> Job item:
Reproduce the records below exactly; no pictures.

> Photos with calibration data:

= = = =

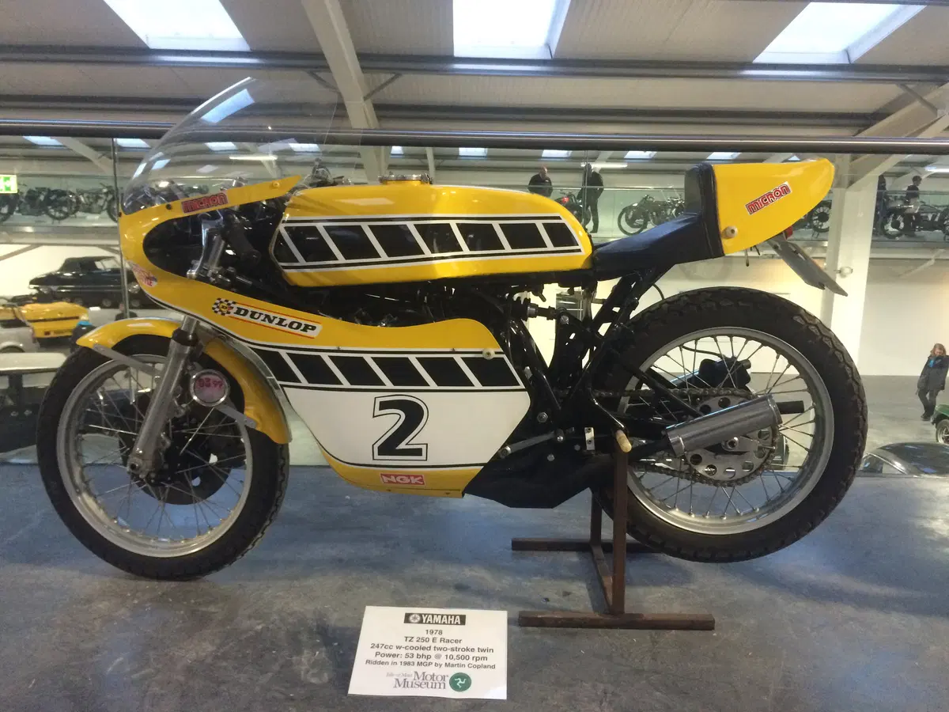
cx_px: 474
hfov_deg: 61.7
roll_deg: -0.7
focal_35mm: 29
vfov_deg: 48.2
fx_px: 795
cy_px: 356
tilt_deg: -12.5
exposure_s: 1/30
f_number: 2.2
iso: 250
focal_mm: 4.15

= = = =

> Solution to this task:
cx_px: 474
hfov_deg: 61.7
roll_deg: -0.7
focal_35mm: 29
vfov_deg: 48.2
fx_px: 795
cy_px: 356
tilt_deg: -12.5
exposure_s: 1/30
f_number: 2.2
iso: 250
focal_mm: 4.15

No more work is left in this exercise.